| EXERCISE GOAL |
Beginning at the top of the data below, restate every line word for word until the line containing "wall art: none" has been included, and omit the pictures.

(Object-level change descriptions)
§
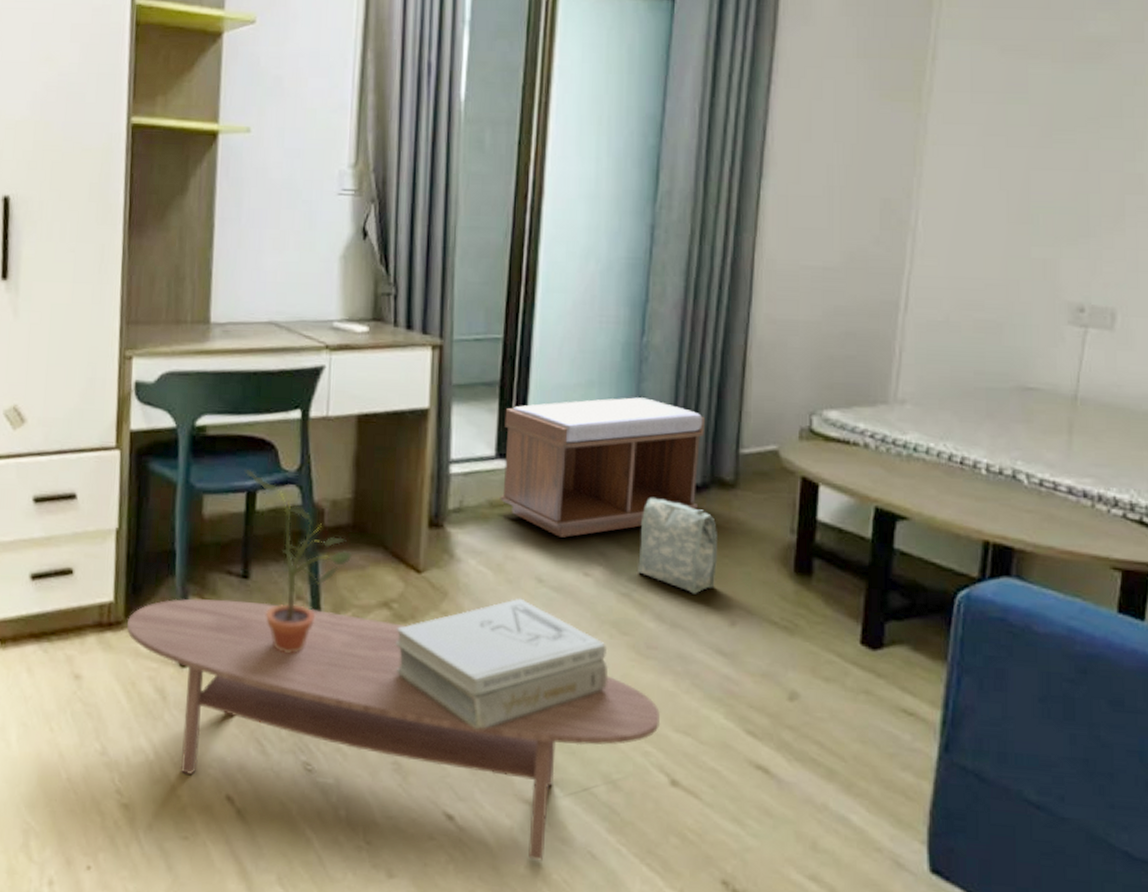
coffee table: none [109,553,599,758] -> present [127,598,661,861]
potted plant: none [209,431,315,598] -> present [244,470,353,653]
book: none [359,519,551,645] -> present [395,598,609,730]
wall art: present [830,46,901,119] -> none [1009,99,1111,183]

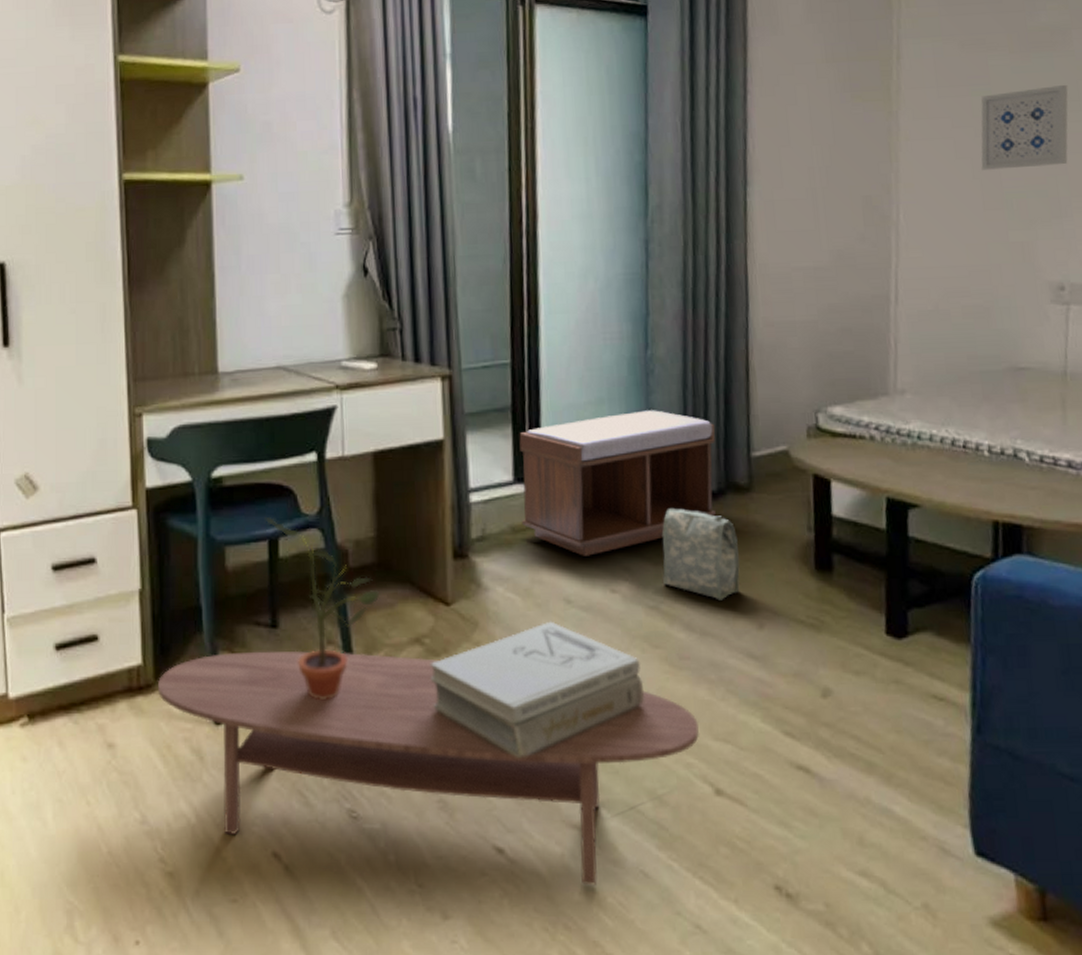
wall art: none [1009,99,1111,183] -> present [981,84,1068,170]

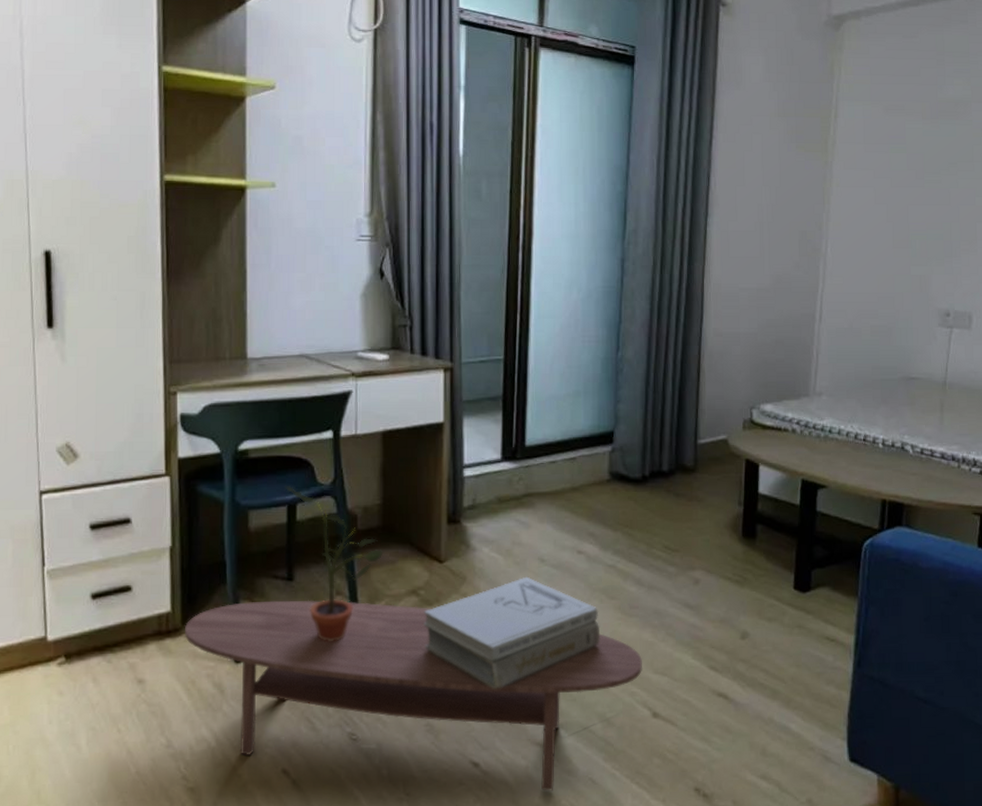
bench: present [519,410,716,556] -> none [506,403,670,523]
bag: present [662,509,740,601] -> none [621,485,683,561]
wall art: present [981,84,1068,170] -> none [894,148,965,215]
§
| SOLVED PROBLEM |
coffee table: none [109,553,599,758] -> present [127,598,661,861]
potted plant: none [209,431,315,598] -> present [244,470,353,653]
book: none [359,519,551,645] -> present [395,598,609,730]
wall art: present [830,46,901,119] -> none [1009,99,1111,183]

wall art: none [1009,99,1111,183] -> present [981,84,1068,170]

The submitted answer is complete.